Gwangju Global Motors Co. Ltd.
- Native name: 광주글로벌모터스
- Type: Joint venture
- Industry: Automotive
- Founded: 2019
- Headquarters: Gwangju, South Korea
- Key people: Yoon, Mong-hyun (CEO)
- Owner: Gwangju Metropolitan Government (21%) Hyundai Motor Company (19%)
- Website: www.ggmotors.com

= Gwangju Global Motors =

Gwangju Global Motors Co. Ltd. (GGM) is a joint venture manufacturing plant between Hyundai Motor Company and the Gwangju city government. Opened in 2021, it is the first new automobile manufacturing plant in South Korea since 1998.

== History ==
The first model produced by the plant, the Hyundai Casper rolled off of GGM’s production line in September 2021. The plant has the capacity to produce 70,000 vehicles a year. It was the only Hyundai-operated manufacturing plant in South Korea without the presence of workers unions, enabling average annual pay to be less than half than other Hyundai plants. It was part of an initiative by President Moon Jae-in to increase jobs by negotiating lower wages through local governments. Moon received his own personal Casper from GGM in October 2021.

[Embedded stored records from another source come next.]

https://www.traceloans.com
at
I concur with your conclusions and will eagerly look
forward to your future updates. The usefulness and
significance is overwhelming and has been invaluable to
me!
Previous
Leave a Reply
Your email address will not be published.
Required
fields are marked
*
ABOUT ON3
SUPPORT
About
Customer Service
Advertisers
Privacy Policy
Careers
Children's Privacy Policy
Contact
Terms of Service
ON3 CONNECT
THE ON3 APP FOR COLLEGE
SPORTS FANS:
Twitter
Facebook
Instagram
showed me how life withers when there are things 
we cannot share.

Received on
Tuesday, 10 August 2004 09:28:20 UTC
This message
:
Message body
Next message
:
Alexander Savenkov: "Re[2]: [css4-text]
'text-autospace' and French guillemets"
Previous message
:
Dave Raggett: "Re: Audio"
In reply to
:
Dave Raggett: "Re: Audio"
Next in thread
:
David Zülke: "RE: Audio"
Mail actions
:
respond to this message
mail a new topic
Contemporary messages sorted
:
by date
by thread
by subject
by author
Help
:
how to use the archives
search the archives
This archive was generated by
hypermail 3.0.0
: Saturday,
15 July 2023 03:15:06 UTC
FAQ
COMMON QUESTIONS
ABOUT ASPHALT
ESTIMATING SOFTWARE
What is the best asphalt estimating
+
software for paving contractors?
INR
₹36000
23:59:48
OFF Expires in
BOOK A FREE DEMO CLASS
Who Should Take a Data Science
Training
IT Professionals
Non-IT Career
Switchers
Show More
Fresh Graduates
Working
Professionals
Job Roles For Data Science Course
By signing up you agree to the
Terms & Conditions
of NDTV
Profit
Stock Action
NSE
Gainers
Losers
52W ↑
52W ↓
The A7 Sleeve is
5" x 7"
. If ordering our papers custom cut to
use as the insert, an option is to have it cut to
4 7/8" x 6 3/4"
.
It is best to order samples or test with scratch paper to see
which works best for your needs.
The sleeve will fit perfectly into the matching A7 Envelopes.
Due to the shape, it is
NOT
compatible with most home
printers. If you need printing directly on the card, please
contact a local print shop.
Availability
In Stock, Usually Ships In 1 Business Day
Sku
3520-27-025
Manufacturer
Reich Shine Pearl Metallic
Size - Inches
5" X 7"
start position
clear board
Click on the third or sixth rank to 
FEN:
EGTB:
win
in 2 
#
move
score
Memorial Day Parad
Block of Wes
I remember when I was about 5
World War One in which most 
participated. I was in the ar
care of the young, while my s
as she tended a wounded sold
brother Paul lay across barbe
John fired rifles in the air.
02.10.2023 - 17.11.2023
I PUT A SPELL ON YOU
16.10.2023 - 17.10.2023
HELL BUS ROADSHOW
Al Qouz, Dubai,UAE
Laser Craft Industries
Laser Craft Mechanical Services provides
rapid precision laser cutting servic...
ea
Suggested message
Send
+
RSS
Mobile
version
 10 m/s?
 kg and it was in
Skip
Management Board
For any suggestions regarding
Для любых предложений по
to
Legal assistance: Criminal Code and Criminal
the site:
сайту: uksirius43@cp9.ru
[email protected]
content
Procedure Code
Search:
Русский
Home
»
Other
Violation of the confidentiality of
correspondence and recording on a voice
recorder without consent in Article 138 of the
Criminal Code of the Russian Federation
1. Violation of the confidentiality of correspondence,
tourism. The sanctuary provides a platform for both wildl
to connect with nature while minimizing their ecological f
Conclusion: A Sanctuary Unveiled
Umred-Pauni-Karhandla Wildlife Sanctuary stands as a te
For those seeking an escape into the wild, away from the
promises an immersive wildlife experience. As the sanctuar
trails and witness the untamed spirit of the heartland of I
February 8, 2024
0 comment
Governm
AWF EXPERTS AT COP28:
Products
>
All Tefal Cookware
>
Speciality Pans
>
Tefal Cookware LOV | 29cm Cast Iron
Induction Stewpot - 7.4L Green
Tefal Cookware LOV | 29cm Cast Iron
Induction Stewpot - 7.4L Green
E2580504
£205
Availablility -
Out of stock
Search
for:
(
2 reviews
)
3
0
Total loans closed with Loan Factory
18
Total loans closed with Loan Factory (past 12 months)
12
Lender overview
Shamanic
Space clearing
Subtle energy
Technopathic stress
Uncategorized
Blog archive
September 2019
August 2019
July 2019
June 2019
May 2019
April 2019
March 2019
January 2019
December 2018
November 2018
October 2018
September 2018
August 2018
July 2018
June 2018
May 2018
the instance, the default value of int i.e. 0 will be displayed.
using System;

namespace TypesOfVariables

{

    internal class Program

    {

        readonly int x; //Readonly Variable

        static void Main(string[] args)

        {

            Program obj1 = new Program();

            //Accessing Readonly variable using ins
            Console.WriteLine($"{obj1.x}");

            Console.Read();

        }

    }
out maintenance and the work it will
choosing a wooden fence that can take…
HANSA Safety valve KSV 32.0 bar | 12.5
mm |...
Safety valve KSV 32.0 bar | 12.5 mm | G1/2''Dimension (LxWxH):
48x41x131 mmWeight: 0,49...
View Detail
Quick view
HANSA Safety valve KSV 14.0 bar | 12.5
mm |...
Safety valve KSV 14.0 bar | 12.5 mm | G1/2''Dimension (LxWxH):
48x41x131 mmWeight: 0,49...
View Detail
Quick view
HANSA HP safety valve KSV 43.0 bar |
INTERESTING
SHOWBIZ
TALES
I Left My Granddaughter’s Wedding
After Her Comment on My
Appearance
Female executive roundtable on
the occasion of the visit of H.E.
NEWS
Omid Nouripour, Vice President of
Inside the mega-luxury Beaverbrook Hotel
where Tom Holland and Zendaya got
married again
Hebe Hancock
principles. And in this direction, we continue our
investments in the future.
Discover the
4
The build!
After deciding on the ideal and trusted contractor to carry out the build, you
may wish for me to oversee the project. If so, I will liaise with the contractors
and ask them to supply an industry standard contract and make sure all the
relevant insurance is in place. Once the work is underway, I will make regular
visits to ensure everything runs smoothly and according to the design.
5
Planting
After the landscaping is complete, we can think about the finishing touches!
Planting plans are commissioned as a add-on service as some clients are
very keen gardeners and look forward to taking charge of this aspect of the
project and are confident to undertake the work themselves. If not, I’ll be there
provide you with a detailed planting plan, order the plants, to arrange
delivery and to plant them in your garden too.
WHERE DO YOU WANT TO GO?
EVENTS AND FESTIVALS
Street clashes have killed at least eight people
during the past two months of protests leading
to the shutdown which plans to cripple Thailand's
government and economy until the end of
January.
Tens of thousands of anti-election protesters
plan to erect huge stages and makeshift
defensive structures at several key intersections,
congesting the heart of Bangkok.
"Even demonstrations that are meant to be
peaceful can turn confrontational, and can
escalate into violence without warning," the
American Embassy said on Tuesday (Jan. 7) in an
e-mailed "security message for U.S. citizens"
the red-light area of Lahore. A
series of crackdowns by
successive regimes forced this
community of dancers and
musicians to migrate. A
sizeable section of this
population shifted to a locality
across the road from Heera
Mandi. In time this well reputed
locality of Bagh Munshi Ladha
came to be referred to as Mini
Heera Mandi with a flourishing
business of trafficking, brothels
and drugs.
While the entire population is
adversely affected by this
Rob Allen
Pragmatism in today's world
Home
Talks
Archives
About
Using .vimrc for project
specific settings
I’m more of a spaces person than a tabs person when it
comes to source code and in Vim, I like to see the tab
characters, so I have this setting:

In May 2024, some of the employees joined the Korean Metal Workers' Union. Their first partial strike was in January 2025, which drew the concern of creditor banks. There was controversy surrounding the relation of strikes to repayment schedules. In April 2025, the Inster, a rebranded Casper EV for overseas markets, began deliveries to Japan. In January 2026, the Jeonnam Regional Labor Relations Commission recognized that GGM had engaged in unfair labor practices in relation to the union.

== Ownership ==
Gwangju Metropolitan Government is the largest shareholder with an investment of 48.3 billion won (21 percent stake). Hyundai Motor Company, which invested 43.7 billion won, is the second-largest shareholder (19 percent). Of the total project cost of 575.4 billion won, the remaining 60% (345.4 billion won) excluding equity capital of 230 billion won was drawn up from the financial sector.